Rechtbank Midden-Nederland

Datum uitspraak
9 maart 2022
Publicatiedatum
9 maart 2022
Zaaknummer
UTR 21/4127
Instantie
Rechtbank Midden-Nederland
Type
Uitspraak
Rechtsgebied
Bestuursrecht
Procedures
  • Eerste aanleg - enkelvoudig
Vindplaatsen
  • Rechtspraak.nl
AI samenvatting door LexboostAutomatisch gegenereerd

Onterecht toepassen van bestuursdwang bij wegslepen van aanhangwagen

In deze zaak heeft de Rechtbank Midden-Nederland op 9 maart 2022 uitspraak gedaan in een geschil tussen eiser, een particulier, en het college van burgemeester en wethouders van de gemeente Utrecht, als verweerder. De zaak betreft de toepassing van bestuursdwang door verweerder, die de aanhangwagen van eiser heeft laten wegslepen omdat deze langer dan drie dagen geparkeerd zou hebben gestaan op een verboden plek. Eiser heeft tegen deze beslissing beroep ingesteld.

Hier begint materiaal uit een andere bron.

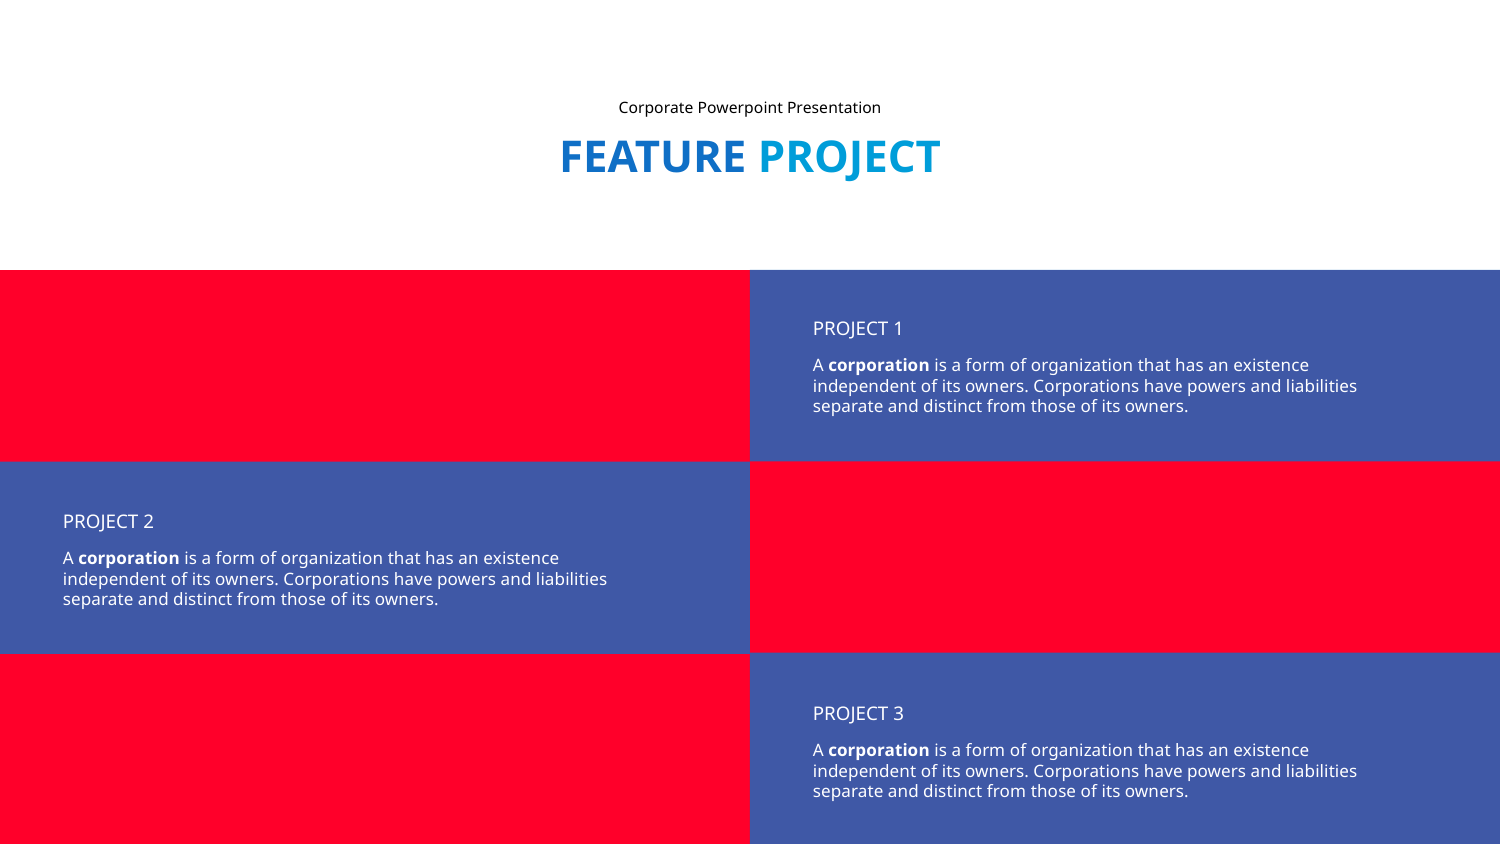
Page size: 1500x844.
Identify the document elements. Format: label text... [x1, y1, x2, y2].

De rechtbank heeft vastgesteld dat verweerder op 4 mei 2021 heeft besloten de aanhangwagen van eiser te verwijderen, na eerdere waarnemingen op 7 en 22 april 2021. Eiser betwistte dat de aanhangwagen langer dan drie dagen op dezelfde plek had gestaan en voerde aan dat deze dagelijks in gebruik was. De rechtbank heeft de bewijsvoering van verweerder, die was gebaseerd op waarnemingsdocumenten van handhavers, kritisch beoordeeld.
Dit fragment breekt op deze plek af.